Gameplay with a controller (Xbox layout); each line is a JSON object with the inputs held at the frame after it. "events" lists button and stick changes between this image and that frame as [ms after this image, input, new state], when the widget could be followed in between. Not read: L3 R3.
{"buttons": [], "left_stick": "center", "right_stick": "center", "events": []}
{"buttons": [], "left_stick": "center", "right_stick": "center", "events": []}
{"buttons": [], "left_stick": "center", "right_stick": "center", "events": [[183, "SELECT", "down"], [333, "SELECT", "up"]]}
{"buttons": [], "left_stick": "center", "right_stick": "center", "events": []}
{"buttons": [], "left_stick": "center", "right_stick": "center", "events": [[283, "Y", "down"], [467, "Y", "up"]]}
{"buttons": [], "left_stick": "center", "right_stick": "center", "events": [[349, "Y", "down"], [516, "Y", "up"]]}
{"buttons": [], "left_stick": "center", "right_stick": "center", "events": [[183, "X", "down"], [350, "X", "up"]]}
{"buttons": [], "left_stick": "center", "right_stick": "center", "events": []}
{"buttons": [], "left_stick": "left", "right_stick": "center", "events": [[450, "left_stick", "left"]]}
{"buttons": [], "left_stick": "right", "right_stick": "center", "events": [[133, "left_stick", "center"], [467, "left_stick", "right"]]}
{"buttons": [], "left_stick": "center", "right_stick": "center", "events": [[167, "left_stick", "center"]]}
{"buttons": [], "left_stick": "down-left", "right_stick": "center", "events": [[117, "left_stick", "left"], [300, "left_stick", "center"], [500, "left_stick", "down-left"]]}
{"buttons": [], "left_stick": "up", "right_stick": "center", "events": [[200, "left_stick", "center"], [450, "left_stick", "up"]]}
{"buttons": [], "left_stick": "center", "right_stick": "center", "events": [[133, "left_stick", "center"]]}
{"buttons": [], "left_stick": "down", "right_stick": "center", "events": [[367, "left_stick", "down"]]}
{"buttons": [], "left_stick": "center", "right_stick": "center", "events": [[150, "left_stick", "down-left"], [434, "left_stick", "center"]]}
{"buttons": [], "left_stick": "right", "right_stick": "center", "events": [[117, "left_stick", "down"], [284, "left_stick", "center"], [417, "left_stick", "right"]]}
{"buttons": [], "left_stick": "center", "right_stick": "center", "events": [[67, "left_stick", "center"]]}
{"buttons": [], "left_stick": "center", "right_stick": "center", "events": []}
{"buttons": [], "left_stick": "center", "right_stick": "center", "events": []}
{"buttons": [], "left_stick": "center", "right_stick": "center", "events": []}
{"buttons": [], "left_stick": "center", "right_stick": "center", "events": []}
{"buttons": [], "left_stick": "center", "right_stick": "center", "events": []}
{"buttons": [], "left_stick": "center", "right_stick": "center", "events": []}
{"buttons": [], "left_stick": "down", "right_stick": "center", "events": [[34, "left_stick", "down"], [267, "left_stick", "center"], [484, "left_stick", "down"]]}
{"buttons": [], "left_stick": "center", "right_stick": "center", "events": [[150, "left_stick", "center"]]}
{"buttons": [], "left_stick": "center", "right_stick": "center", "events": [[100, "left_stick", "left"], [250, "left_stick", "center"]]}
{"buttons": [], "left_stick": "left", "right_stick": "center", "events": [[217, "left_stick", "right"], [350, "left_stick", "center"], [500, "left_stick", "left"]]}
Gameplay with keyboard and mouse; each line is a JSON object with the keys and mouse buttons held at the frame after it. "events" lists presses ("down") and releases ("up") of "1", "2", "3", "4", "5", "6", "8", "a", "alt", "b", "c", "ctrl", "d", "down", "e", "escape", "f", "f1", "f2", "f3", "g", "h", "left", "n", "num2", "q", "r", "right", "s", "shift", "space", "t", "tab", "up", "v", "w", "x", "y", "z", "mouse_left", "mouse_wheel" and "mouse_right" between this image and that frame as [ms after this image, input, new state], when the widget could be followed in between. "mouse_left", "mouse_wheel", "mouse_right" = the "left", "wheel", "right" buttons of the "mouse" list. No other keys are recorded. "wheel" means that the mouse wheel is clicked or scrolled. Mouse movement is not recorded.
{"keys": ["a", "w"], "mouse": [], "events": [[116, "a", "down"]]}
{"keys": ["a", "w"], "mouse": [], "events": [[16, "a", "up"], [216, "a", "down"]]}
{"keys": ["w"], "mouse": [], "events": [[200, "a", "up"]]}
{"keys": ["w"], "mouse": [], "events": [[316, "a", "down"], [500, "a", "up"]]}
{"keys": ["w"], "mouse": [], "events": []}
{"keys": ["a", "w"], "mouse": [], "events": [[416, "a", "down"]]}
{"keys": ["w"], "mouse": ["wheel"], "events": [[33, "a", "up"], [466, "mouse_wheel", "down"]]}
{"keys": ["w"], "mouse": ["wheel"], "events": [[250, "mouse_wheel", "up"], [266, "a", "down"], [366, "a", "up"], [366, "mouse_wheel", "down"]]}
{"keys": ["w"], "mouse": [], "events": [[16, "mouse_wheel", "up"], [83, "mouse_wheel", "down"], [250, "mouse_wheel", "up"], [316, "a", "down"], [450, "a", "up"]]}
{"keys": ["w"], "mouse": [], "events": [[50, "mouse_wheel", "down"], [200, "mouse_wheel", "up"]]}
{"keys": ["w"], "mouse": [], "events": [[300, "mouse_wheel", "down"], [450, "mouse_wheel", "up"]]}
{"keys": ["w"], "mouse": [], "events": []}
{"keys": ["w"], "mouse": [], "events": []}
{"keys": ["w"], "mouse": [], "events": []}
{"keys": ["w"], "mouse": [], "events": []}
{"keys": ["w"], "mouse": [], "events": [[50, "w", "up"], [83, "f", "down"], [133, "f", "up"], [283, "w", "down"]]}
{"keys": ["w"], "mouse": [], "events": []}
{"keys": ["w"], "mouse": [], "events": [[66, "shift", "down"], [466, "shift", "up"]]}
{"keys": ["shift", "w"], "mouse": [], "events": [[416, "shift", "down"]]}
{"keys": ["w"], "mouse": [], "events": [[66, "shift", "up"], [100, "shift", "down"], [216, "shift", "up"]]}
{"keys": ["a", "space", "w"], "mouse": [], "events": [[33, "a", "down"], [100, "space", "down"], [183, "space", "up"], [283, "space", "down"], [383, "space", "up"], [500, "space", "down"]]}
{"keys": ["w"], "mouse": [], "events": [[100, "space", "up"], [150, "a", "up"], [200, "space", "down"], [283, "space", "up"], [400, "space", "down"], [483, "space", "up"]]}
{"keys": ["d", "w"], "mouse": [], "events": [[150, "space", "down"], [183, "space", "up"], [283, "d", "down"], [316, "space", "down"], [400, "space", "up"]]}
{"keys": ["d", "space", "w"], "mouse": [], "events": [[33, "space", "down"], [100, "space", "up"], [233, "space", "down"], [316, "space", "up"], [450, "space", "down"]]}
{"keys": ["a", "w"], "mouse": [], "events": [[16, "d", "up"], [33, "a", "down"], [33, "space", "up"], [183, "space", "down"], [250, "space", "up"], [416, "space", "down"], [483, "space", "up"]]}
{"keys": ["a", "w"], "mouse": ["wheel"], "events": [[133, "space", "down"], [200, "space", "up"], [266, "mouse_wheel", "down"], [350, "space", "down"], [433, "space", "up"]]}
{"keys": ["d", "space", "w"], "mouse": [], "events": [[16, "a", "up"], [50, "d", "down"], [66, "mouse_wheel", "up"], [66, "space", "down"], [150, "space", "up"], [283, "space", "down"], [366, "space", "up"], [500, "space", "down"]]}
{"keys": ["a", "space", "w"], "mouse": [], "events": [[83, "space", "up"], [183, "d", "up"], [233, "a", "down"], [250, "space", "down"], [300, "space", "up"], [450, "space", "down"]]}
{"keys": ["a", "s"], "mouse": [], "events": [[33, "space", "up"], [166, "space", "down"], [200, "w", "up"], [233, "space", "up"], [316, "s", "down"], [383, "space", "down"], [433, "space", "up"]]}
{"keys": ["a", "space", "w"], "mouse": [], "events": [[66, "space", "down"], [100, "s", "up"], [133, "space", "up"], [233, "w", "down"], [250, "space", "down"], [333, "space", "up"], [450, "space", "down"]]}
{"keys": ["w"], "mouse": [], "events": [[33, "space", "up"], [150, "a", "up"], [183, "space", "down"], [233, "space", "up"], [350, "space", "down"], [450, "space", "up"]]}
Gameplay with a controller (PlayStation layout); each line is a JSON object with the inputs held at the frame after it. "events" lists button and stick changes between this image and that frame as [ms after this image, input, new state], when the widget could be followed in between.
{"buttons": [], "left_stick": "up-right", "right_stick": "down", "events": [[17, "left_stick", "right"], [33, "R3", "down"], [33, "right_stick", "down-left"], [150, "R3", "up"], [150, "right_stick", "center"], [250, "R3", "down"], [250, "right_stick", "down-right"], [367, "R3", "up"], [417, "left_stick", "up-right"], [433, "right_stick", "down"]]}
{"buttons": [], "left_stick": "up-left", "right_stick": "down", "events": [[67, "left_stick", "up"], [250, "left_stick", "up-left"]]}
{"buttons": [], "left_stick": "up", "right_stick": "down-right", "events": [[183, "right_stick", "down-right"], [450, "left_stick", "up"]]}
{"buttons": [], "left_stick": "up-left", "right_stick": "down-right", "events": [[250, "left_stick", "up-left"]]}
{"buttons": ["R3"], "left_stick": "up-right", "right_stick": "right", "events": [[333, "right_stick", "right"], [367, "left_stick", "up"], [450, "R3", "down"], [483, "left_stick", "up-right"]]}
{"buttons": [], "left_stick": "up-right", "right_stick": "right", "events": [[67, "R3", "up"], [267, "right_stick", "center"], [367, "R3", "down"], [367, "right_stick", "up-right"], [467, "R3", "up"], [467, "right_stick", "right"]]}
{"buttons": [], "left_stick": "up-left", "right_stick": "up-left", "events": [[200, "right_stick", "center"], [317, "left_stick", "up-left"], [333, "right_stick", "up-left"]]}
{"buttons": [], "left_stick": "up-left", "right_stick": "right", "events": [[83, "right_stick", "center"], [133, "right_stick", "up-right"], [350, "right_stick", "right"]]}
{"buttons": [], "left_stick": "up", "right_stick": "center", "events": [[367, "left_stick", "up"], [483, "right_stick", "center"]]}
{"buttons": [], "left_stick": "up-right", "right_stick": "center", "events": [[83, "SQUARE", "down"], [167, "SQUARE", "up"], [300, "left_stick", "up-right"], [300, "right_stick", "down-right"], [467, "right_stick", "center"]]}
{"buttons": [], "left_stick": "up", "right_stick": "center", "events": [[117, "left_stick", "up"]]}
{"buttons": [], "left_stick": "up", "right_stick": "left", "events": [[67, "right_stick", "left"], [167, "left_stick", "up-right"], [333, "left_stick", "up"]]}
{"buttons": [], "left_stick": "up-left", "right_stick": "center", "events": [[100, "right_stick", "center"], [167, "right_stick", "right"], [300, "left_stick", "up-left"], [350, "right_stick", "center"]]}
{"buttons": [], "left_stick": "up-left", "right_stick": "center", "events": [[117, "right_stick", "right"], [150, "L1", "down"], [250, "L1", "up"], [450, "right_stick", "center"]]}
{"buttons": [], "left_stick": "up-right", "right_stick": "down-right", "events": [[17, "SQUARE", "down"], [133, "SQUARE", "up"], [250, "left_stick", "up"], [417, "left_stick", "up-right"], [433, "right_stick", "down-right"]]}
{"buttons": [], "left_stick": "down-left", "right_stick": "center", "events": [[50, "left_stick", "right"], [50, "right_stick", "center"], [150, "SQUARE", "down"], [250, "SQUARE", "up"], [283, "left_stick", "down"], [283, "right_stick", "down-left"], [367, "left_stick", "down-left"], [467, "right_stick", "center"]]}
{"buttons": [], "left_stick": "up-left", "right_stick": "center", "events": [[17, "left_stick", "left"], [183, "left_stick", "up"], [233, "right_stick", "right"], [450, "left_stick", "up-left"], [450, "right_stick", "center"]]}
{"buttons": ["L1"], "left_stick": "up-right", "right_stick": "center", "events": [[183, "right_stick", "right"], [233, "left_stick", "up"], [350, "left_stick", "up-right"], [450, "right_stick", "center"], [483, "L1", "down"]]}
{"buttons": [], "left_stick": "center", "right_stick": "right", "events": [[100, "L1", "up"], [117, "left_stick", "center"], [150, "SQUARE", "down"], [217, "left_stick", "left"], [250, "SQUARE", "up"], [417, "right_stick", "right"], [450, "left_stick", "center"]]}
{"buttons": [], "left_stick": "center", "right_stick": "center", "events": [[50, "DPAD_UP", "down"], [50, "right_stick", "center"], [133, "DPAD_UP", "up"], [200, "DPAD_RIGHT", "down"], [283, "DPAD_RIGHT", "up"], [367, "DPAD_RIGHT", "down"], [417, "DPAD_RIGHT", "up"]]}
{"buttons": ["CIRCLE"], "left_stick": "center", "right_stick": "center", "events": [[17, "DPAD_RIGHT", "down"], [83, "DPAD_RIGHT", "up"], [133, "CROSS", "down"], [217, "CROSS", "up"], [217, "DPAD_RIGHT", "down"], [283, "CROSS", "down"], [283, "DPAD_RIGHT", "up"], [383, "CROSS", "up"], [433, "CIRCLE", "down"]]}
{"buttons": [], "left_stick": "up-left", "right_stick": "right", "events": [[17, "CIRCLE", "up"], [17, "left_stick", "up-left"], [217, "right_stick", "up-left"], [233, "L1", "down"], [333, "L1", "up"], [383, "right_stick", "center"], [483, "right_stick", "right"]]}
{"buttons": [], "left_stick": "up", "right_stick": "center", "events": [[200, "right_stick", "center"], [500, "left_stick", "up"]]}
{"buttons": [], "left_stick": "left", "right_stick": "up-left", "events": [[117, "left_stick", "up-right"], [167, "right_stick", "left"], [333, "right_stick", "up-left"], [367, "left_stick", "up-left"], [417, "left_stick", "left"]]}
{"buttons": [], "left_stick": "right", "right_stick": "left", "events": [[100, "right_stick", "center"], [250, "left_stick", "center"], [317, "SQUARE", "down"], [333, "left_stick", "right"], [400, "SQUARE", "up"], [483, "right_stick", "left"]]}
☆ ☆ ☆
Task statement:
In the listing above, find every line with the word "controller" and copy it out.

Output:
Gameplay with a controller (Xbox layout); each line is a JSON object with the inputs held at the frame after it. "events" lists button and stick changes between this image and that frame as [ms after this image, input, new state], when the widget could be followed in between. Not read: L3 R3.
Gameplay with a controller (PlayStation layout); each line is a JSON object with the inputs held at the frame after it. "events" lists button and stick changes between this image and that frame as [ms after this image, input, new state], when the widget could be followed in between.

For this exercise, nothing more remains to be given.